● Work required
Copy the lines from the line with "scientific name: Adenaria floribunda" to the line with "country: Mexico", swapping "collector number" for "field number" and leaving everything else unchanged.

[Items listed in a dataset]

#####

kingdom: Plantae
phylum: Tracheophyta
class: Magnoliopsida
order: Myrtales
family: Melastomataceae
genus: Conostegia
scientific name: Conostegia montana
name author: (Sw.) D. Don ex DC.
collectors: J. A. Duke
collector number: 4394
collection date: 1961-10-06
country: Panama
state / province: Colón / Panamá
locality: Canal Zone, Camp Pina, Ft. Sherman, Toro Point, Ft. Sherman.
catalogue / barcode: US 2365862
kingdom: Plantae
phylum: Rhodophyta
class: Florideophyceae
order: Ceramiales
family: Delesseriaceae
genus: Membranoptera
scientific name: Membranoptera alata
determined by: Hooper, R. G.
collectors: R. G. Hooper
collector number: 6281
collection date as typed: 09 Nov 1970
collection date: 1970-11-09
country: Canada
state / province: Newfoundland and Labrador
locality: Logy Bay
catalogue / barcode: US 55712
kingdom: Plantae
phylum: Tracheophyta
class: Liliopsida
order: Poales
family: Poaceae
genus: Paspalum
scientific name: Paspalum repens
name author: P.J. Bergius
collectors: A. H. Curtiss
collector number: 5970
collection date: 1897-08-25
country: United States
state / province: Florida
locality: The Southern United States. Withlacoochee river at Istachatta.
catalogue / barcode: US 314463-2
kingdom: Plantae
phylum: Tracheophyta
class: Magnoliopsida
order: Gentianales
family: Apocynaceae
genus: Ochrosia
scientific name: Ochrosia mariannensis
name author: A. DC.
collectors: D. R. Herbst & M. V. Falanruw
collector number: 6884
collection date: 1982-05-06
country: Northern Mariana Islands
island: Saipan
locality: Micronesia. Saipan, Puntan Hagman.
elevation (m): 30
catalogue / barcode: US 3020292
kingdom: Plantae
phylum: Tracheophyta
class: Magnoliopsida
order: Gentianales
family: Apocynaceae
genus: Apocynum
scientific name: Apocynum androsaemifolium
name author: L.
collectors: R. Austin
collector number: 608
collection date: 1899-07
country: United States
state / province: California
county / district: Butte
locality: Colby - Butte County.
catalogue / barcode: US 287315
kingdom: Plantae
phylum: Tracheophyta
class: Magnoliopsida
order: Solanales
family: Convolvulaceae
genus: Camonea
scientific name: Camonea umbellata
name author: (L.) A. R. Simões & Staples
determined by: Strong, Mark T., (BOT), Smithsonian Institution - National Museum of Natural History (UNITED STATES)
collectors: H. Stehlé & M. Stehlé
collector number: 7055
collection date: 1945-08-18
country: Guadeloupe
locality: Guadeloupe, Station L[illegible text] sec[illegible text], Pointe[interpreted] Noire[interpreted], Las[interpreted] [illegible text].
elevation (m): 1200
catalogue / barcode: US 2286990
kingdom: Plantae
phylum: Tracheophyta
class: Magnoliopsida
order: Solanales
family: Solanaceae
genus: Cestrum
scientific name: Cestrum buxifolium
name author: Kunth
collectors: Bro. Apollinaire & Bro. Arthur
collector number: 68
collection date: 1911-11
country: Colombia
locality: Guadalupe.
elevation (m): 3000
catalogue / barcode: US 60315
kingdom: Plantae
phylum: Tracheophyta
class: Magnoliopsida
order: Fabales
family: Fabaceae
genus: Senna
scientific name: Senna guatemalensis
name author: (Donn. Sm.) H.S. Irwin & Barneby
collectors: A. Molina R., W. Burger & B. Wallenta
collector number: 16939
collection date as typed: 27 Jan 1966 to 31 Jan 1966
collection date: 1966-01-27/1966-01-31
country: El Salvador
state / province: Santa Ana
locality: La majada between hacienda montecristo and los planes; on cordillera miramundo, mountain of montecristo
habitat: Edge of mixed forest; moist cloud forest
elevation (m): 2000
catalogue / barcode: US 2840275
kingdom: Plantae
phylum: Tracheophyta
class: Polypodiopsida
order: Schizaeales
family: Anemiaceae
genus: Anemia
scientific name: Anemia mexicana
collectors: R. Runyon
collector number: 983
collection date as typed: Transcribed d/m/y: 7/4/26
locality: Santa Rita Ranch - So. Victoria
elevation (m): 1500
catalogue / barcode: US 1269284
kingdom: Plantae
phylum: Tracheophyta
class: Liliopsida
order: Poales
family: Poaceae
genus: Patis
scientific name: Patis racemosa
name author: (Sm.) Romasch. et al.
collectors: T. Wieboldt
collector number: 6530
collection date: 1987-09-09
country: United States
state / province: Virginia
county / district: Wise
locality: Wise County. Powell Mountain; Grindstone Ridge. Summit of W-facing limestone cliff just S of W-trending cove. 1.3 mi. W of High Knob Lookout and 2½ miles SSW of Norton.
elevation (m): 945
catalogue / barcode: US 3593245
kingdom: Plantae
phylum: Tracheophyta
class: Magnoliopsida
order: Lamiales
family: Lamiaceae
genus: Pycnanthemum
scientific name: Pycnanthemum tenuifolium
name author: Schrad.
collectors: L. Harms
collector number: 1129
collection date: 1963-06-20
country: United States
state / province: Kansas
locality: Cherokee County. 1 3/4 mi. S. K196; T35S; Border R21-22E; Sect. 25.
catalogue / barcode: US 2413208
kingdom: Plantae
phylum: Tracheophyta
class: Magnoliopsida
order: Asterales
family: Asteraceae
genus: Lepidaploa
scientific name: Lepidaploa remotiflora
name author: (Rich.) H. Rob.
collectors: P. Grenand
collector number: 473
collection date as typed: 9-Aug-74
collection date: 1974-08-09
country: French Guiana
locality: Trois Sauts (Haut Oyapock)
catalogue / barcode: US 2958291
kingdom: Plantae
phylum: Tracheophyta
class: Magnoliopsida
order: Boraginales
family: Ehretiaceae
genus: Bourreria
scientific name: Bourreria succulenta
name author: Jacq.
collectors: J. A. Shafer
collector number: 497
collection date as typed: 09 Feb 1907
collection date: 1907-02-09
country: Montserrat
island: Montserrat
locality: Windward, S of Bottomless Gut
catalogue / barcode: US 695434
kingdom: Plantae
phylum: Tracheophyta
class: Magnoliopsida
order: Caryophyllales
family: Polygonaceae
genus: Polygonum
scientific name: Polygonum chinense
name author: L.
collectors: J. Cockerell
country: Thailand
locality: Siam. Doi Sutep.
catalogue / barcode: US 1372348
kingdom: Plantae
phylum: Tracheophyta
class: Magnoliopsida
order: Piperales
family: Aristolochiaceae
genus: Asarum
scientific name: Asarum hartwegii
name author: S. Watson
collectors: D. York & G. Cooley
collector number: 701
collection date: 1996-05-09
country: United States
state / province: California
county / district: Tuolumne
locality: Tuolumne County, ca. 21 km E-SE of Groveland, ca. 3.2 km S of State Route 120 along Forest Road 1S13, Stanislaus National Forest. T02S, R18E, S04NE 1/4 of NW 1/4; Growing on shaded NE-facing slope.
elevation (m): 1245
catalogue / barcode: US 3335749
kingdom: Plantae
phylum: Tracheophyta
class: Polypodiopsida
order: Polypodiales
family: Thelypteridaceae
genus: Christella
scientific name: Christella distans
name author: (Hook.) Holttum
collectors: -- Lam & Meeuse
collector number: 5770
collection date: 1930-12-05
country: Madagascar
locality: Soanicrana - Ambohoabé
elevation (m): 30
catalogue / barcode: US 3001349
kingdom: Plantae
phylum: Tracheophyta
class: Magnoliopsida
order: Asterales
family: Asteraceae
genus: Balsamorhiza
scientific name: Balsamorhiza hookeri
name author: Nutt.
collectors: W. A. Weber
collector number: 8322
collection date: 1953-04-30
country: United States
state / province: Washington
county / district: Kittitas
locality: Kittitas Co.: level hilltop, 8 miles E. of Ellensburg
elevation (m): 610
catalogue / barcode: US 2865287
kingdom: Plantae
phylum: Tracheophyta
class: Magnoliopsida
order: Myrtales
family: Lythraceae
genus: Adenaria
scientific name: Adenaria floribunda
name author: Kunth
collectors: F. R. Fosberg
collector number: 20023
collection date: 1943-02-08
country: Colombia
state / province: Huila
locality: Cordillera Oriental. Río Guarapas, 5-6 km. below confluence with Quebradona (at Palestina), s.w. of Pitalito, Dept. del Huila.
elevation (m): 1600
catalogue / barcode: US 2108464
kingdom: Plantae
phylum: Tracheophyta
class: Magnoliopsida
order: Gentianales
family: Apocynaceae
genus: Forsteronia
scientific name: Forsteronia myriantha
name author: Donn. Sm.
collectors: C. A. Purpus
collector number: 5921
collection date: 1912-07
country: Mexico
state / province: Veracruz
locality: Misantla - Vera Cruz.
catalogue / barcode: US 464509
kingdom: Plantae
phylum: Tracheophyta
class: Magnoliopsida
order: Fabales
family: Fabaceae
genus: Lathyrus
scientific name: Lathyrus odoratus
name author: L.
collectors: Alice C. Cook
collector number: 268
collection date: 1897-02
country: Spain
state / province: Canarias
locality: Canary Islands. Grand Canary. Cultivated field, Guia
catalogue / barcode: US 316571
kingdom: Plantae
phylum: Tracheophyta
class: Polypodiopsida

#####

● Final result
scientific name: Adenaria floribunda
name author: Kunth
collectors: F. R. Fosberg
field number: 20023
collection date: 1943-02-08
country: Colombia
state / province: Huila
locality: Cordillera Oriental. Río Guarapas, 5-6 km. below confluence with Quebradona (at Palestina), s.w. of Pitalito, Dept. del Huila.
elevation (m): 1600
catalogue / barcode: US 2108464
kingdom: Plantae
phylum: Tracheophyta
class: Magnoliopsida
order: Gentianales
family: Apocynaceae
genus: Forsteronia
scientific name: Forsteronia myriantha
name author: Donn. Sm.
collectors: C. A. Purpus
field number: 5921
collection date: 1912-07
country: Mexico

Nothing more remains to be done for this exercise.